Discrete element modelling of strength and critical state characteristics of granular materials under axial compression and axial extension stress path tests--颗粒学报PARTICUOLOGY

Kodicherla, S. P. K., Gong, G., Fan, L., Wilkinson, S., & Moy, C. K. S. (2021). Discrete element modelling of strength and critical state characteristics of granular materials under axial compression and axial extension stress path tests. Particuology, 56, 152-162. https://doi.org/10.1016/j.partic.2020.11.003

Discrete element modelling of strength and critical state characteristics of granular materials under axial compression and axial extension stress path tests

Shiva Prashanth Kumar Kodicherla ^a, Guobin Gong ^a *, Lei Fan ^a, Stephen Wilkinson ^b, Charles K.S. Moy ^a

a Department of Civil Engineering, Xi’an Jiaotong – Liverpool University (XJTLU), China
b Department of Civil Engineering, University of Wollongong, Dubai

10.1016/j.partic.2020.11.003

Volume 56, June 2021, Pages 152-162

Received 10 March 2020, Revised 2 November 2020, Accepted 10 November 2020, Available online 8 December 2020, Version of Record 8 March 2021.

E-mail: Guobin.Gong@xjtlu.edu.cn

Highlights

• The critical state lines are found to be path-dependent.

Data to examine -

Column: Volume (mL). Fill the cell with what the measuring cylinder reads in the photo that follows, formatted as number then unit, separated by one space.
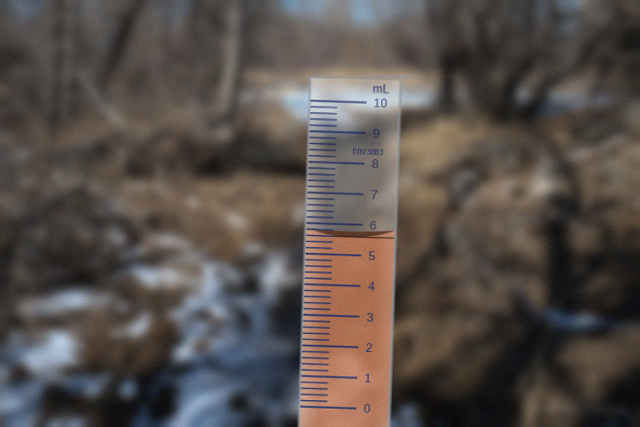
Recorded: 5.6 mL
---
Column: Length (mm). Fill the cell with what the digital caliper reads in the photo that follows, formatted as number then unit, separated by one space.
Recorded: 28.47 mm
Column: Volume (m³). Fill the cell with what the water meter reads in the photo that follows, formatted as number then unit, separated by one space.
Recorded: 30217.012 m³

Activity A -
Answer these from the article listing:
(i) Which volume of the journal is the article in, and on which pages?
(ii) Which university is Stephen Wilkinson affiliated with?
(iii) What does the highlight say about the critical state lines?
Activity B -
Output the part of the article listing that begins at the words "a Department of" and stops after "to be path-dependent.", with no changes.

Solution A -
(i) Volume 56, pages 152-162
(ii) University of Wollongong, Dubai
(iii) They are path-dependent.

Solution B -
a Department of Civil Engineering, Xi’an Jiaotong – Liverpool University (XJTLU), China
b Department of Civil Engineering, University of Wollongong, Dubai

10.1016/j.partic.2020.11.003

Volume 56, June 2021, Pages 152-162

Received 10 March 2020, Revised 2 November 2020, Accepted 10 November 2020, Available online 8 December 2020, Version of Record 8 March 2021.

E-mail: Guobin.Gong@xjtlu.edu.cn

Highlights

• The critical state lines are found to be path-dependent.